The youth yodeled, “Mr. Licho!” and this summoned the man in the dark glasses once more. He was carrying a steaming pot from which the rich aroma of freshly-brewed coffee arose.

“What is it, Blud?”

Blud, the youth, merely gestured toward the half-clad girl.

This time, he stopped and drew his dark glasses off his nose to inspect her. She now saw why he wore dark glasses: each eye had two pupils instead of one, lending a freakshow ugliness to his naked stare. He did not once raise his gaze all the way to her face, and may not have even known she was a same girl of the same race and height as the one he had dismissed as unappealing a moment ago.

He said to her, “You’re in. Go up to the second floor, take a right, knock on the first door. Boggy is our captain of waitress staff. If she’s drunk, just pour this pot over her head.”

He passed the handle of the steaming pot to her. She turned to go up the indicated stairs, feeling the man’s stare on her as she climbed.

She was blushing by the time she reached the first landing.

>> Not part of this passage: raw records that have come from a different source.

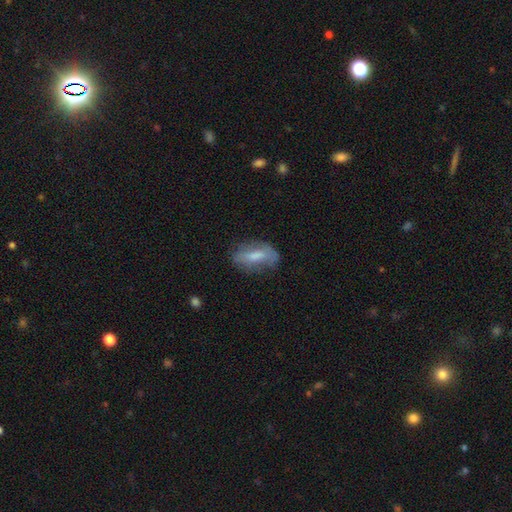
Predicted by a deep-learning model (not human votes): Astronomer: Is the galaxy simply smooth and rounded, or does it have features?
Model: smooth — 60%.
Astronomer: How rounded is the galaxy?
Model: in between — 78%.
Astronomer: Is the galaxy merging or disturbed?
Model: none — 63%.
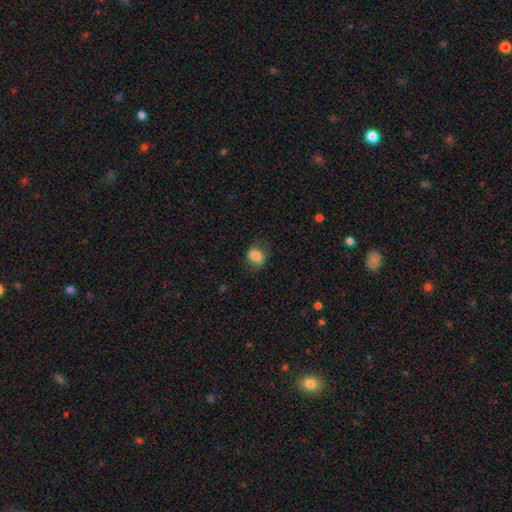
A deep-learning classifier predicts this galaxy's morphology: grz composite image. It shows a smooth galaxy with no disk features (80%) that is in between round and cigar-shaped (54%). Merging: none (67%).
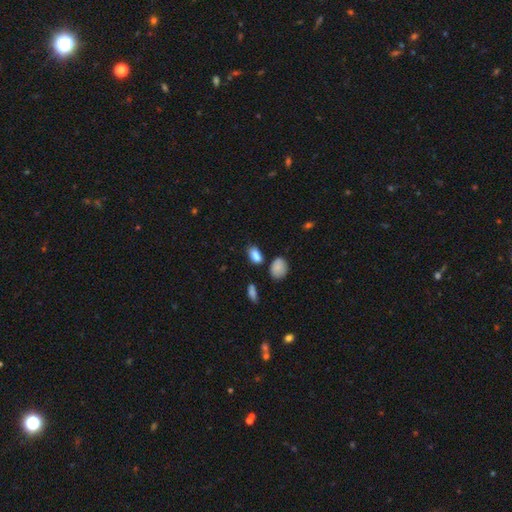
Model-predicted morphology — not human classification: type=smooth (86%); roundness=in between (87%); merging=none (71%).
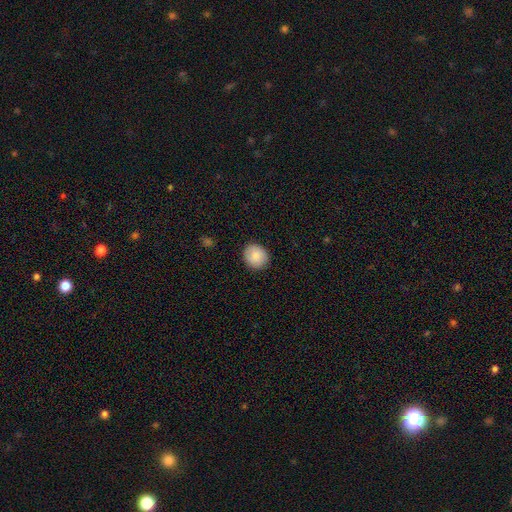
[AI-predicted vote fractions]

There was a mirror on the wall of the corridor at the top of the second landing. The girl who looked out at her was the same she had seen last night in the lady’s room of the coffee shop, but a few hours older and wiser. “Whatever you were in your past life, you are not someone who lied to police or seduced enemies with her masculine appeal.” She shook her head. As far as a woman’s weapon went, this was a blade with no grip, one that cut the swordsman when it struck. She felt shamed and small. “I am not Mata Hari.”

The girl in the mirror inspected her. “You might get used to it in time.”

“That is what I fear.” At the moment, she was the type of girl who would not cheat a tollbooth. That was a type of purity she did not necessarily want to let slip from her hand. It might shatter, with no way to put it back. “And what would my boyfriend think? I don’t even know who he is or what he is like.”

The eyes in the mirror narrowed. “Now is not the time for qualms. You are Mata Hari at the moment if you want to sneak into an enemy stronghold and poke around.”

Yumiko shook her head, put the pot down, undid her sash, took out the blouse and skirt, and put them on. More demurely dressed, she picked up the coffee pot.

Across the hall from the mirror, the first door had a card thumbtacked to it: Boginki Cobweb.

Inside was a desk crowded with papers, flowerpots, and ashtrays. To the left was a sofa on which boxes of bottled vodka were resting. Three walls were crowded with shelves on which a large number of dun orchids and thin cactuses were drooping and dying. The floor beneath the shelves was littered with brown leaves and dropped needles. The final wall was crowded with framed autographed pictures of celebrities, always posed with the same portly man in a top hat and tuxedo. A four-bladed wooden fan in the ceiling was turning, but the office was hot and airless nonetheless.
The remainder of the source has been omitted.